Along the way, the Ventura, California resident packed some big wins on his resume against the likes of Orlando Salido, Juan Manuel Lopez, Roman Martinez, Dejan Zlaticanin, Robert Easter Jr., Adrien Broner, Sergey Lipinets, and Jessie Vargas.

And while the last three years of his career had been bogged down with a mostly failed attempt to become an elite player in the welterweight division (and nab a big-money Manny Pacquiao showdown), Garcia’s excellence at the lower weights can’t be overstated. 

Raised in a boxing family, Mikey’s technique was impeccable and his demeanor was unflappable. He was every bit the cool, clinical killer who picked until he saw an opening and than calmly went about brutally disassembling his opponent. He manifested a simple one-two-three style, but it was built around one of the sharpest jabs in the game. His brilliance was not based on athletic prowess or any one particular physical attribute, it was built around his mastery of basic boxing fundamentals. Efficient, focused, and with tremendous balance, Garcia was simply one of the best offensive fighters of his time. 

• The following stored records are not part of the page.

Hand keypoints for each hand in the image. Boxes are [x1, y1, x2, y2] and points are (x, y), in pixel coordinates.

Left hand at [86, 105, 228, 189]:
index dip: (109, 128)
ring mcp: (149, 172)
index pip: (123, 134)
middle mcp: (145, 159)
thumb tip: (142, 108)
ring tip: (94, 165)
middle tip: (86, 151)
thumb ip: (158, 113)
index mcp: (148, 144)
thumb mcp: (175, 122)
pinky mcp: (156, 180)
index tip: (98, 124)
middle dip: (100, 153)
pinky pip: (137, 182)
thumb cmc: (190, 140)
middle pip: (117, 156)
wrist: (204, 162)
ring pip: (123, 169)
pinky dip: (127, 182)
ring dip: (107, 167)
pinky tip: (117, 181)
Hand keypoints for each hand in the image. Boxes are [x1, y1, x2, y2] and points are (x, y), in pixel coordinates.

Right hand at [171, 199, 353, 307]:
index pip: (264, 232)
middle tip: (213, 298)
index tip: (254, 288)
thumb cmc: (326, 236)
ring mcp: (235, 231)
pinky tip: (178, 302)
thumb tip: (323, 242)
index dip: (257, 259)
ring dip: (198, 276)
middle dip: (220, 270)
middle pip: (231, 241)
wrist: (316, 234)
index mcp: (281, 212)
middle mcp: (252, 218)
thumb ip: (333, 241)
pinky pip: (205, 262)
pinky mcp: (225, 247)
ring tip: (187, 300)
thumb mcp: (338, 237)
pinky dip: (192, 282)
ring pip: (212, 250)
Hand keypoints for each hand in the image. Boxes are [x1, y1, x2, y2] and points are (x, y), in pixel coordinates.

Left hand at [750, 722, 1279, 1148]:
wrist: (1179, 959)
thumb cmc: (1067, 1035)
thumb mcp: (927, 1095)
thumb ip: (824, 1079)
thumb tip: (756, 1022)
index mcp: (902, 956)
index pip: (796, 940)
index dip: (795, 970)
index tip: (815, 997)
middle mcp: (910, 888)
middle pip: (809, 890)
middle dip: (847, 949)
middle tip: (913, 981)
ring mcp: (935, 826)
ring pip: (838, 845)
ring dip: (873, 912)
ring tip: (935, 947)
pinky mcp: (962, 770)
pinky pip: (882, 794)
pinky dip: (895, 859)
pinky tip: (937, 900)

His greatest legacy to the boxing business, however, may have come via his outside-the-ring battle for independence and professional self-determination. Faced with a very old school Top Rank boxing contract that violated the terms of the Muhammad Ali Boxing Reform Act by granting his promoter "the ability to extend the agreement indefinitely,” Garcia filed a lawsuit in 2014, seeking full promotional independence. 

Eventually, the suit was settled and Garcia would go on to have a series of lucrative fights as a free agent. But it cost him two-and-a-half years of his career-- in his physical prime-- and there was never a guarantee that he’d come out winning after giving up so much of his time in this struggle. His bravery in this regard should probably define him as a boxer, just as much as anything he did in the ring. 

Since the news of his apparent retirement started to circulate, there’s been a discussion over whether Garcia is a legit Hall of Famer. The answer to that should be a resounding “of course.” The accomplishments are there, his resume stacks up with any of his high-end contemporaries, and, for a good chunk of his career, he was as dominant in his weight class as any of the contemporary best of the best.

But this is also take this social media, virtual retirement with the appropriately sized grain of salt.